SET PROBLEM A:
In the post about the Christopher Creek trip, what temperature did it drop to in the rain?

PASSAGE SHOWN:
· · · · ·

Friday, August 26, 2022

Christopher Creek Adventure

 August 26, 2022

   We took off on Tuesday afternoon to head up to Payson and on to Christopher Creek to cool off. And even though it was 110 degrees out on the Beeline Highway, I had to stop and take this photo of the Thunderheads building over the Mazatals. And, yes, that is Four Peaks in the distance.

Thunderheads Over Four Peaks

   Hit hard rain near Sycamore Canyon but it finally let up at Sunflower, then on up past Rye, and into the scrub oak and eventually pines outside of Payson. Temperature dropped to 68 degrees in the rain. After lunch at our fave BBQ joint, we motored on another 26 miles to this place.

   We rented a cabin right on the creek and unpacked in the rain.

   Cold and wet with thunder rolling across the high country pines. This is what a flatlander lives for.

Waiting Out The Rain

   For us, the daily thunderstorms were the special treat.

We sat and watched the rain with some delight.

   Came back today and stopped in Payson to visit with our old Cave Creek Compadre, Mad Coyote Joe, who, of course, turned us on to the best local Mexican Food.

   Of course, the thermometer went the other way coming down the hill, but we did encounter some outrageous shaggy thunderheads over the Mazatals.

Look at those vertical lungers, especially
the two at left. That's either Bigfoot or Barney.

· · · · ·

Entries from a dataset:

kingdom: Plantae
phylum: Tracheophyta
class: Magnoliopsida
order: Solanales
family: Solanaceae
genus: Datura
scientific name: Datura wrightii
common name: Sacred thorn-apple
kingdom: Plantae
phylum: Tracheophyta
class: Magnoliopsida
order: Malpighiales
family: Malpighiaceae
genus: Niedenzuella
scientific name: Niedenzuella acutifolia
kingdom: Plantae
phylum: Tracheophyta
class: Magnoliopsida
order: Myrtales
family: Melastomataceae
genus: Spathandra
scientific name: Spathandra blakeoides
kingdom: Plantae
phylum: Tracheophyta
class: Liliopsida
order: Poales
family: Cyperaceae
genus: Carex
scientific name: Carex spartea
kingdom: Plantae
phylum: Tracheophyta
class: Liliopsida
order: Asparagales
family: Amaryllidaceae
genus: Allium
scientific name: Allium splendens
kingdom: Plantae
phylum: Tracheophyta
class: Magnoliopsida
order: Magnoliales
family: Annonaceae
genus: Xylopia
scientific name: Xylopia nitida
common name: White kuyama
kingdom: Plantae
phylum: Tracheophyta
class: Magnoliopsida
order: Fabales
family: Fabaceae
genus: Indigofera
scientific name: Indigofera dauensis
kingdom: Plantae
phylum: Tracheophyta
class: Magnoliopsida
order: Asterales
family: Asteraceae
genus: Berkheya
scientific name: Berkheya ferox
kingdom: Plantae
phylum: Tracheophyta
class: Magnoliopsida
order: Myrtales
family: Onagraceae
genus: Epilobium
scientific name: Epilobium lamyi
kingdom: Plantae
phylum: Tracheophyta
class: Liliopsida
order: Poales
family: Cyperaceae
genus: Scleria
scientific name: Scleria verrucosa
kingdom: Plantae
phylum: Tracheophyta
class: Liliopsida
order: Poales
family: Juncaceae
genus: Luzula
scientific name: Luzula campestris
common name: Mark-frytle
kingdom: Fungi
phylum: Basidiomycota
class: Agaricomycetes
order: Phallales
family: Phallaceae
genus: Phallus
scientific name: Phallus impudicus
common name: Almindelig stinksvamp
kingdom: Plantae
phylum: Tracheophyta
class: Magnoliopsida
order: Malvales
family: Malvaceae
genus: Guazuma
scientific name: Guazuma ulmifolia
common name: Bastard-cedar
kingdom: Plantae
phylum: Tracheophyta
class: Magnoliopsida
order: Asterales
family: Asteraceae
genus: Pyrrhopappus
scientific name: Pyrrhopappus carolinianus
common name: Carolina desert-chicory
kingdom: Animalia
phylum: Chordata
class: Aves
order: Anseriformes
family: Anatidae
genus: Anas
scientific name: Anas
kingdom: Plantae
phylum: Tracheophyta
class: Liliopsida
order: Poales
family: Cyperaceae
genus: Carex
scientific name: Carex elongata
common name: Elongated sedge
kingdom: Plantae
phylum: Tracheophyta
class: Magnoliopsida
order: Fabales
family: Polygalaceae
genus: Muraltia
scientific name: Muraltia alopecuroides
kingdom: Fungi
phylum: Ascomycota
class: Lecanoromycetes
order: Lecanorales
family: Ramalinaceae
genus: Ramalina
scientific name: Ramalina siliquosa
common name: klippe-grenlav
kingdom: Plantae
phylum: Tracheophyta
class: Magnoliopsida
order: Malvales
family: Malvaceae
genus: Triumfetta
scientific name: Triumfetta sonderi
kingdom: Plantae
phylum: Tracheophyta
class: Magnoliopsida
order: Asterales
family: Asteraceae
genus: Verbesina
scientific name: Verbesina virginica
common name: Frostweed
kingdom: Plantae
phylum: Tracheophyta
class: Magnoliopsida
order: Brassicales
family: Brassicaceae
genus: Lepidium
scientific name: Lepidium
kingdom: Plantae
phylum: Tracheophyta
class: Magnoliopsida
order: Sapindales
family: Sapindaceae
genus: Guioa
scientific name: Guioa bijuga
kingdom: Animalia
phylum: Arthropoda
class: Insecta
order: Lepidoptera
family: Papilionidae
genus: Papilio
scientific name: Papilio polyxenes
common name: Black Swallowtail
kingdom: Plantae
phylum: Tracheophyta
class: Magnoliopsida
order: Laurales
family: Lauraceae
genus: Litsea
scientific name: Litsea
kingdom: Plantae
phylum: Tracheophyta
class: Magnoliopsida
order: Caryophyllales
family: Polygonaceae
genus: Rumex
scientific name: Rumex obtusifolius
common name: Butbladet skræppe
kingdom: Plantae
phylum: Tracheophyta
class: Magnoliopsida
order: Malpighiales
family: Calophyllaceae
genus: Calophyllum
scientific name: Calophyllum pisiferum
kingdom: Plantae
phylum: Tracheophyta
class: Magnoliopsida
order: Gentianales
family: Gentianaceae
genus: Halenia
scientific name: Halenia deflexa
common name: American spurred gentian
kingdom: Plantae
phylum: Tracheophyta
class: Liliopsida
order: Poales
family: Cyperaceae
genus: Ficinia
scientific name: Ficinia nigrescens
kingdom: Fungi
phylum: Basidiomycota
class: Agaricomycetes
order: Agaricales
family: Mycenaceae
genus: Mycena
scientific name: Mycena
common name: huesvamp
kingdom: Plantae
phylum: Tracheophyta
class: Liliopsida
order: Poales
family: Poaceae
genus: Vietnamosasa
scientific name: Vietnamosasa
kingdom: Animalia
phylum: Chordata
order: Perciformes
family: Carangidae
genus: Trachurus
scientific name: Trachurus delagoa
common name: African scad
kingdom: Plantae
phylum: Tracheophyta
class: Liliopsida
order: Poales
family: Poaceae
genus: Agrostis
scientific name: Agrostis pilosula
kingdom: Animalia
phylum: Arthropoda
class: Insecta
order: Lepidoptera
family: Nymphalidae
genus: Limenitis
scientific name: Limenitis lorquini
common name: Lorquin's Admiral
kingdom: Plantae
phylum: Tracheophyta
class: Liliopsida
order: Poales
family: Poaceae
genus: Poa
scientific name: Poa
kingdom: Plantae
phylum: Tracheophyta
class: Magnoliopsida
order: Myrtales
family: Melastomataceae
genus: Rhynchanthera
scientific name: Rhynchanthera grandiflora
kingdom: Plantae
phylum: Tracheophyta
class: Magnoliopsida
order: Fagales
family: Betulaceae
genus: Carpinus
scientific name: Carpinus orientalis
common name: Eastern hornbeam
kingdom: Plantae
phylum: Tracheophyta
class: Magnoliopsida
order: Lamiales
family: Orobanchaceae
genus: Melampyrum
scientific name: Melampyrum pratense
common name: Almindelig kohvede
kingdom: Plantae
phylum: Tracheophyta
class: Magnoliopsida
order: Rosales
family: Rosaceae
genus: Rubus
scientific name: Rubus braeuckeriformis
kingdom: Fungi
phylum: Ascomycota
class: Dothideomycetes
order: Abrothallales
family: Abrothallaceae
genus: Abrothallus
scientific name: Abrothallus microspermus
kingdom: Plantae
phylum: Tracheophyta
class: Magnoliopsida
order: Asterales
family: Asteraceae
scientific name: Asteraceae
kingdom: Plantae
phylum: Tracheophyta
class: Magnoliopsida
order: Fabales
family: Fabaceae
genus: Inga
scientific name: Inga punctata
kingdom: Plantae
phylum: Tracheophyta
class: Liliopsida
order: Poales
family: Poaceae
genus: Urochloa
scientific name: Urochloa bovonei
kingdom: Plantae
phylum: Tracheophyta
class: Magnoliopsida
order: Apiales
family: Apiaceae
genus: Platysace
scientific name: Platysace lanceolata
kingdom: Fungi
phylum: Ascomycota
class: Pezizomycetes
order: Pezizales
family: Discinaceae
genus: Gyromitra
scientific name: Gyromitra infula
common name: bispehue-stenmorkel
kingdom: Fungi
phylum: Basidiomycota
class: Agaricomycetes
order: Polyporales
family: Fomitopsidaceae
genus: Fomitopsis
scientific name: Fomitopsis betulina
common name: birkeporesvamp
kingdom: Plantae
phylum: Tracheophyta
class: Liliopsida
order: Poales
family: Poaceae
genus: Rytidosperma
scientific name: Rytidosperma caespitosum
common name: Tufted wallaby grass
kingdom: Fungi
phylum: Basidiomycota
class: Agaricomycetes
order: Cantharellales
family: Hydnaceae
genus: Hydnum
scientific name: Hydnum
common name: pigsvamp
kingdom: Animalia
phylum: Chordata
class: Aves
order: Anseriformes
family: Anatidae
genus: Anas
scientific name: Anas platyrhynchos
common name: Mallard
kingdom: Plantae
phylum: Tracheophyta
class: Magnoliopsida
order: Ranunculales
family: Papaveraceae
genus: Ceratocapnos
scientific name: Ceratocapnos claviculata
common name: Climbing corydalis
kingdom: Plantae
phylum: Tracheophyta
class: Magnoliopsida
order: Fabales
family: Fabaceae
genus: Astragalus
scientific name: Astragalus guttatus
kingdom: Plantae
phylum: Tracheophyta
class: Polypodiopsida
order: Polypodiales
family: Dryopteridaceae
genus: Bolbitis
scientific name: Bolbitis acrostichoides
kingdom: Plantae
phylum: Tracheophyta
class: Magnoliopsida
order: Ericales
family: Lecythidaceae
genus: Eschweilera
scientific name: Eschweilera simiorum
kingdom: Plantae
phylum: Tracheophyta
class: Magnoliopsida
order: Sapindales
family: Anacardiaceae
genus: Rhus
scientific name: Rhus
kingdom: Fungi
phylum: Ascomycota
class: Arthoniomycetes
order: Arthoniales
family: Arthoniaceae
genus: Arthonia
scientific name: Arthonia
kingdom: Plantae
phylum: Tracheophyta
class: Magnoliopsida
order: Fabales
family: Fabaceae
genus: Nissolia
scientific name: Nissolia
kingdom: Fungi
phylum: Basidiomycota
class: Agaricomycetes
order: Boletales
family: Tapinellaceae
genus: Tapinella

· · · · ·

SET PROBLEM B:
Copy the listing exactly, beginning at its first line and stopping after the line that contains "genus: Niedenzuella".

FULL RESPONSE A:
68 degrees

FULL RESPONSE B:
kingdom: Plantae
phylum: Tracheophyta
class: Magnoliopsida
order: Solanales
family: Solanaceae
genus: Datura
scientific name: Datura wrightii
common name: Sacred thorn-apple
kingdom: Plantae
phylum: Tracheophyta
class: Magnoliopsida
order: Malpighiales
family: Malpighiaceae
genus: Niedenzuella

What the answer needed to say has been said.